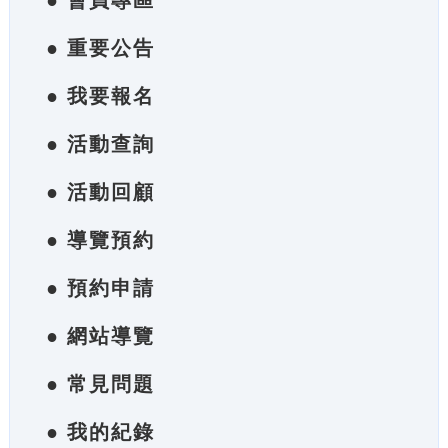
● 會員專區
● 重要公告
● 我要報名
● 活動查詢
● 活動回顧
● 導覽預約
● 預約申請
● 網站導覽
● 常見問題
● 我的紀錄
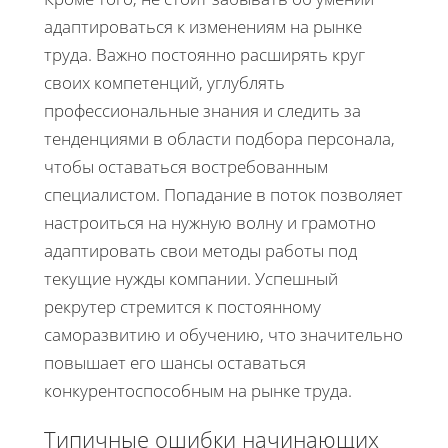
адаптироваться к изменениям на рынке
труда. Важно постоянно расширять круг
своих компетенций, углублять
профессиональные знания и следить за
тенденциями в области подбора персонала,
чтобы оставаться востребованным
специалистом. Попадание в поток позволяет
настроиться на нужную волну и грамотно
адаптировать свои методы работы под
текущие нужды компании. Успешный
рекрутер стремится к постоянному
саморазвитию и обучению, что значительно
повышает его шансы оставаться
конкурентоспособным на рынке труда.
Типичные ошибки начинающих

══════════════════════════════

# Work instruction
Leave out the images and write out the listing above exactly.

# Written solution
● 會員專區
● 重要公告
● 我要報名
● 活動查詢
● 活動回顧
● 導覽預約
● 預約申請
● 網站導覽
● 常見問題
● 我的紀錄
адаптироваться к изменениям на рынке
труда. Важно постоянно расширять круг
своих компетенций, углублять
профессиональные знания и следить за
тенденциями в области подбора персонала,
чтобы оставаться востребованным
специалистом. Попадание в поток позволяет
настроиться на нужную волну и грамотно
адаптировать свои методы работы под
текущие нужды компании. Успешный
рекрутер стремится к постоянному
саморазвитию и обучению, что значительно
повышает его шансы оставаться
конкурентоспособным на рынке труда.
Типичные ошибки начинающих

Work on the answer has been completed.